Katerine : les Créatures et l’homme à trois mains

Beaucoup vont détester ce fascinant et double album de Monsieur Katerine, et ce n'est pas le moins qu'on puisse lui souhaiter. Un opus pareil ne peut pas laisser indifférent. Les mots dérangent pas mal mais ce ne sont que des mots, et les bruits sont extravagants et ne prennent pas de gants. Parce que Katerine fait du bruit dans sa musique, comme d'autres se défoulent en courant derrière une balle.

Ces chansons sont vilaines et délicates, teintées d'un humour noir d'encre, et propulsée par de grandes et belles envolées de méchanceté à l'état pur. Le morceau intitulé « L'idiot » sur le disque l'homme à 3 mains est à ce titre un bijou de mépris et de haine, souligné par un ton ironique fort à propos. Les accords déglingués de la guitare sont portés comme des coups de griffes à nos oreilles, avec une violence crue et sèche. Ce n'est pas un disque mielleux, loin s'en faut. Encore que la première galette, celle où se tapissent les créatures, soit plus rythmée et chaleureuse.

On y trouve des chansons très finement orchestrées et livrées à des textes décalés (mais pas nécessairement hilarants) , comme celui du morceau intitulé singulièrement poulet n° 728 120, qui raconte le parcours d'un de ces volatiles acheté par l'auteur et qui, apparemment, lui aurait inspiré la chanson que voilà. Katerine se meut avec aisance dans un genre que l'on pourrait qualifier, soyons fous, d' « easy-listening orchestral français », encore que sur les arrangements le ton est résolument plus moderne qu'auparavant, voire un peu mâtiné « french touch ».

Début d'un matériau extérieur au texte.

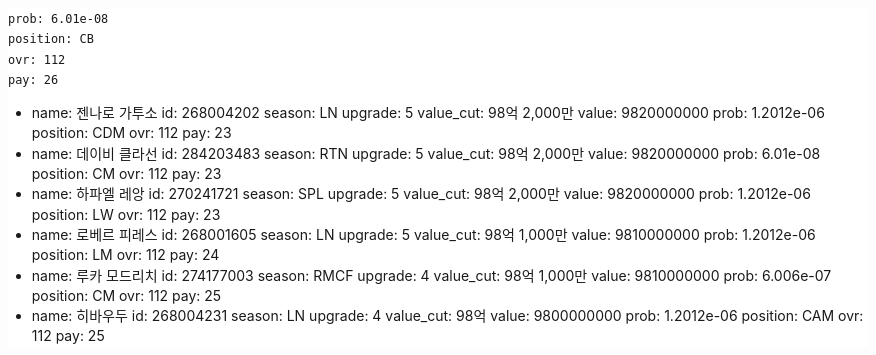     prob: 6.01e-08
    position: CB
    ovr: 112
    pay: 26
  - name: 젠나로 가투소
    id: 268004202
    season: LN
    upgrade: 5
    value_cut: 98억 2,000만
    value: 9820000000
    prob: 1.2012e-06
    position: CDM
    ovr: 112
    pay: 23
  - name: 데이비 클라선
    id: 284203483
    season: RTN
    upgrade: 5
    value_cut: 98억 2,000만
    value: 9820000000
    prob: 6.01e-08
    position: CM
    ovr: 112
    pay: 23
  - name: 하파엘 레앙
    id: 270241721
    season: SPL
    upgrade: 5
    value_cut: 98억 2,000만
    value: 9820000000
    prob: 1.2012e-06
    position: LW
    ovr: 112
    pay: 23
  - name: 로베르 피레스
    id: 268001605
    season: LN
    upgrade: 5
    value_cut: 98억 1,000만
    value: 9810000000
    prob: 1.2012e-06
    position: LM
    ovr: 112
    pay: 24
  - name: 루카 모드리치
    id: 274177003
    season: RMCF
    upgrade: 4
    value_cut: 98억 1,000만
    value: 9810000000
    prob: 6.006e-07
    position: CM
    ovr: 112
    pay: 25
  - name: 히바우두
    id: 268004231
    season: LN
    upgrade: 4
    value_cut: 98억
    value: 9800000000
    prob: 1.2012e-06
    position: CAM
    ovr: 112
    pay: 25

Le petit Philippe, comme il s'appelle lui même, très inspiré on le sait par Madame Brigitte Fontaine, a pris sur ce dernier album le parti pris de l'autobiographie brute de décoffrage. Il nous livre très sèchement par exemple, dans le titre « j'ai 30 ans », une édifiante liste de choses qu'il n'a pas faite, égrenée d'un ton un rien agacé et ironique, dénonçant probablement le temps après lequel on court pour tenter toujours d'être à la page. L'impression générale qui se dégage de tout ceci est que Katerine, qui comme chacun le sait, nous emmerde (« je vous emmerde », le single s'il en fallait un) avec une classe et une insouciance émouvante. Ou effrayante.